The other SO questions seem to be asking about how to keep unused factor levels. I'd actually like mine removed. I have several name variables and several columns (wide format) of variable attributes that I'm using to create numerous bar plots. Here's a reproducible example:
library(ggplot2)
df <- data.frame(name=c("A","B","C"), var1=c(1,NA,2),var2=c(3,4,5))
ggplot(df, aes(x=name,y=var1)) + geom_bar()
I get this:
I'd like only the names that have corresponding varn's show up in my bar plot (as in, there would be no empty space for B).
Reusing the base plot code will be quite easy if I can simply change my output file name and y=var bit. I'd like not have to subset my data frame just to use droplevels on the result for each plot if possible!
Update based on the na.omit() suggestion
Consider a revised data set:
library(ggplot2)
df <- data.frame(name=c("A","B","C"), var1=c(1,NA,2),var2=c(3,4,5), var3=c(NA,6,7))
ggplot(df, aes(x=name,y=var1)) + geom_bar()
I need to use na.omit() for plotting var1 because there's an NA present. But since na.omit makes sure values are present for all columns, the plot removes A as well since it has an NA in var3. This is more analogous to my data. I have 15 total responses with NAs peppered about. I only want to remove factor levels that don't have values for the current plotted y vector, not that have NAs in any vector in the whole data frame.
One easy options is to use na.omit() on your data frame df to remove those rows with NA
ggplot(na.omit(df), aes(x=name,y=var1)) + geom_bar()
Given your update, the following
ggplot(df[!is.na(df$var1), ], aes(x=name,y=var1)) + geom_bar()

Task statement:
Update the passage on removing empty factor levels from a bar plot by writing it out again, starting with "One easy options" and going on through "ggplot(df[!is.na(df$var1), ], aes(x=name,y=var1)) + geom_bar()", with "rows" changed to "observations".

Supplied information:
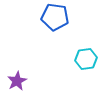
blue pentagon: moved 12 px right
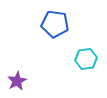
blue pentagon: moved 7 px down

Result of the task:
One easy options is to use na.omit() on your data frame df to remove those observations with NA
ggplot(na.omit(df), aes(x=name,y=var1)) + geom_bar()
Given your update, the following
ggplot(df[!is.na(df$var1), ], aes(x=name,y=var1)) + geom_bar()